# P1 Exclusive: Walking the walk



## kwflatbed (Dec 29, 2004)

Walking the walk



*Walking the Walk*
with Lt. John Bennett

_Credible: Worthy of belief or confidence; trustworthy_

_Credibility: Something that takes considerable time and effort to achieve, but can be lost in an instant._
In my last article, Sensei versus instructor, I touched on credibility as part of an overall set of requirements that an officer must meet in order to become an effective trainer. But what is credibility and how does one earn it? 
Just being a truly effective police officer obviously requires a sizeable amount of credibility, both amongst your peers and the general public. The former is often referred to as 'professional' credibility and the latter is often referred to as 'street cred.' But how about credibility as an instructor or field-training officer, or what I refer to as 'trainer cred'? 
Arguably one of the biggest issues that any new law enforcement trainer (whether firearms, defensive tactics, FTO, etc) faces is credibility. Even more so is having credibility within one's own agency. As a popular saying goes, "You're never a prophet in your own land." But credibility, like respect, must be earned; it cannot be demanded or implied. To have earned credibility amongst your peers is one of the highest honors you can obtain as an instructor. The second, in my opinion, is having your trainees become more proficient than you due to the quality of your instruction. This is especially true with police officers that are by nature, highly suspicious and often times cynical.
But just how do you earn credibility? 
Your 'cred' as an instructor, trainer, etc, begins from the day you first became a police officer and stepped into the building on your first day of work. From how you performed in the academy and your field-training program to the day-to-day activities you undertook in your various roles (patrol, investigations, etc), you were being judged and evaluated by your peers and your supervisors. During this period, through conduct and deed, you were either building your resume' for future credibility as an instructor, or in some cases, undermining your chances altogether (a point, unfortunately, often lost on a few candidates). 
Once you become 'ordained' as a trainer, the first thing your peers (trainees) in your agency check to see is if you 'walked the walk' as a patrol officer/investigator. If so, you've got a good foundation on which to build as a trainer. If not, you've got a long row to hoe, as most of your message will be lost amidst questions over your character.
As a trainer, you must lead your troops by example. This means being professional in all that you do. For example, I admit to being somewhat neurotic when it comes to spelling. If you submit written work, whether reports or training bulletins, and the material is rife with spelling and glaring grammatical errors, you erode your own credibility as both an officer and instructor. I'm not even going to go into supervisors who sign off on those reports as acceptable.
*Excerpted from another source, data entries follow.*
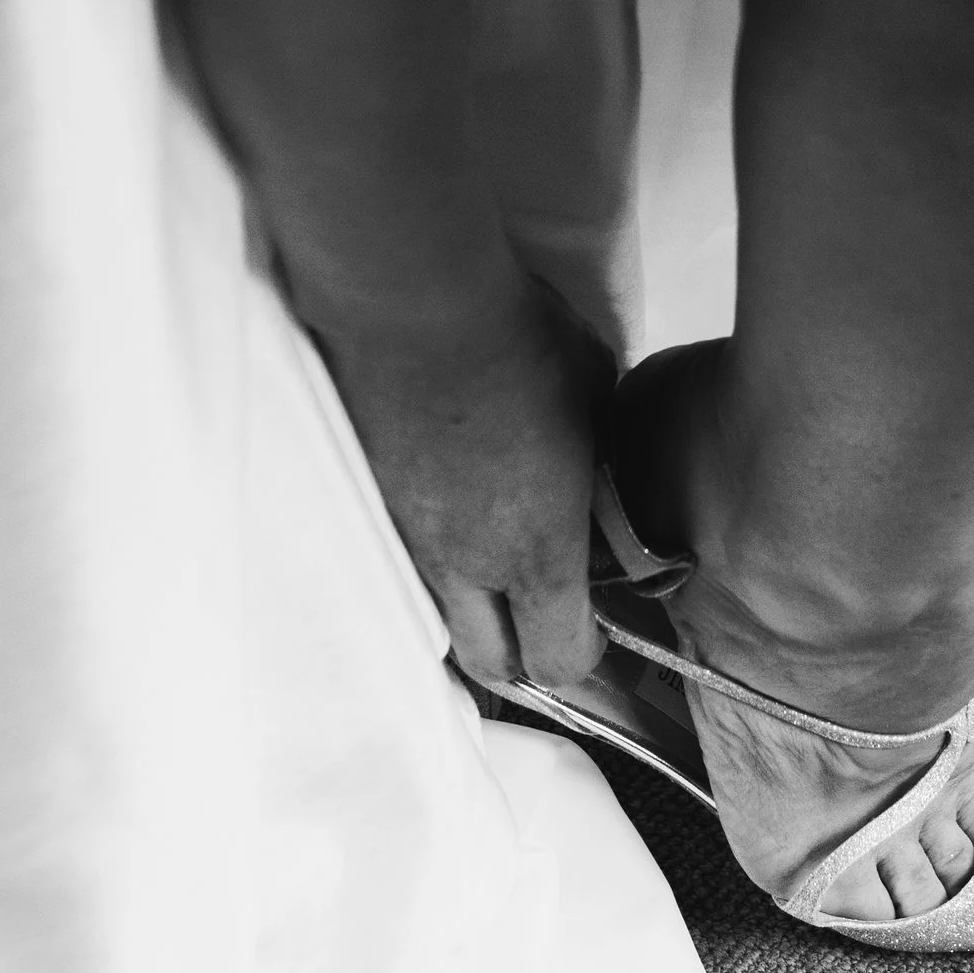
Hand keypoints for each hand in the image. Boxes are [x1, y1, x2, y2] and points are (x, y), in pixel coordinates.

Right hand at [319, 271, 612, 692]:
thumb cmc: (519, 343)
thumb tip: (598, 462)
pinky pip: (411, 557)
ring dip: (475, 605)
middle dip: (522, 655)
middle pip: (490, 668)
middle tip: (545, 614)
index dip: (587, 658)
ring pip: (444, 615)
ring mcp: (411, 540)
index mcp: (538, 550)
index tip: (600, 624)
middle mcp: (467, 565)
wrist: (412, 305)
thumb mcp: (596, 398)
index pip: (560, 660)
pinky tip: (454, 501)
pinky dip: (437, 550)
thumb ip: (599, 455)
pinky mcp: (374, 505)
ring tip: (498, 553)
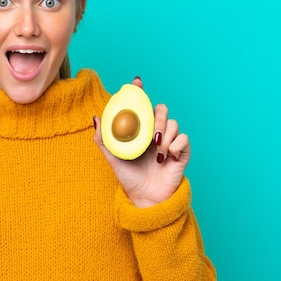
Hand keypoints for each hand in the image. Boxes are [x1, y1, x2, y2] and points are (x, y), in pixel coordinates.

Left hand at [93, 78, 188, 207]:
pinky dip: (176, 145)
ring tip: (157, 153)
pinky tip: (167, 157)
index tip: (136, 82)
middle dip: (157, 118)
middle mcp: (154, 132)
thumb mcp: (112, 158)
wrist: (145, 198)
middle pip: (161, 109)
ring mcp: (169, 141)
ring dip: (165, 136)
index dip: (140, 91)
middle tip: (151, 136)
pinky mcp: (182, 152)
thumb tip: (96, 117)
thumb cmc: (129, 178)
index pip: (141, 105)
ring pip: (174, 123)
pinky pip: (184, 139)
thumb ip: (103, 139)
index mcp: (139, 130)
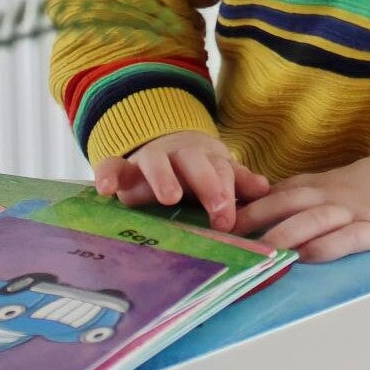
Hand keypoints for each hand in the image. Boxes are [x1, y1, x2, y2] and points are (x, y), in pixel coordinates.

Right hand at [93, 131, 269, 230]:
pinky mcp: (123, 169)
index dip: (227, 193)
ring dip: (164, 177)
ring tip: (170, 197)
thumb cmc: (197, 172)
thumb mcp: (219, 175)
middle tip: (218, 209)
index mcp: (208, 160)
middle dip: (207, 184)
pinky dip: (107, 174)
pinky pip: (112, 166)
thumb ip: (238, 182)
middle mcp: (180, 157)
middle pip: (194, 163)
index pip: (221, 171)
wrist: (165, 149)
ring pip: (156, 162)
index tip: (229, 220)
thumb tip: (264, 188)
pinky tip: (105, 190)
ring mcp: (151, 160)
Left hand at [234, 153, 369, 261]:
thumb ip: (321, 190)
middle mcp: (335, 194)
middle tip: (223, 232)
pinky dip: (325, 246)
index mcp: (328, 183)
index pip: (282, 190)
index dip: (251, 202)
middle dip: (253, 216)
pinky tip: (306, 256)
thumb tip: (288, 199)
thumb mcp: (352, 179)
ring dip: (282, 232)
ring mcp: (356, 210)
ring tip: (256, 249)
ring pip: (311, 218)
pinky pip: (347, 237)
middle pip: (287, 200)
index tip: (222, 213)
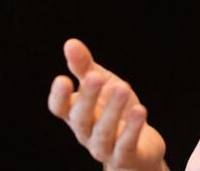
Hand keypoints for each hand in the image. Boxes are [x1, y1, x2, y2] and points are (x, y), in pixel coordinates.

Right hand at [48, 38, 165, 170]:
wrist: (140, 146)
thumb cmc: (114, 109)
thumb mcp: (102, 83)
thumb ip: (84, 66)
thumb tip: (70, 43)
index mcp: (76, 114)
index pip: (60, 108)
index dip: (59, 96)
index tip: (62, 79)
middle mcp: (86, 132)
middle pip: (81, 118)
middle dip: (88, 97)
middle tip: (96, 77)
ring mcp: (104, 147)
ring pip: (103, 133)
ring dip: (112, 111)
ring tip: (123, 88)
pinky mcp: (125, 156)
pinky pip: (126, 145)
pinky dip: (132, 129)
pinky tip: (140, 110)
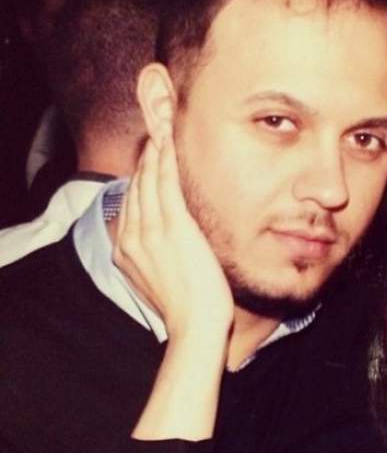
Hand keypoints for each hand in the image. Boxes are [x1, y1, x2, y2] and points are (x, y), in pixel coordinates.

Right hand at [113, 133, 233, 340]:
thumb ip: (154, 255)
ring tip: (162, 129)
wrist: (196, 323)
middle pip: (136, 188)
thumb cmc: (186, 306)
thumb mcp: (158, 279)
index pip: (130, 203)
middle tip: (155, 133)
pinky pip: (167, 184)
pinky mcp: (173, 227)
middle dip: (145, 159)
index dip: (140, 179)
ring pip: (149, 181)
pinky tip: (169, 143)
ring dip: (155, 153)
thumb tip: (165, 241)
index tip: (149, 160)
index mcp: (125, 250)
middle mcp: (131, 236)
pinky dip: (166, 161)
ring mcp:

Full Article: http://www.policeone.com/police-products/training/articles/1769384-P1-Exclusive-Walking-the-walk/


----------



## Kem25 (Aug 7, 2007)

the first thing your peers (trainees) in your agency check to see is if you ‘walked the walk’ as a patrol officer/investigator. If so, you’ve got a good foundation on which to build as a trainer. If not, you’ve got a long row to hoe, as most of your message will be lost amidst questions over your character.


The same thing is true for "brass". How many of us know of a Sgt./Lt./Capt. or Chief that were (and still are) afraid of their own shadow and never done a day of police work in their career.


----------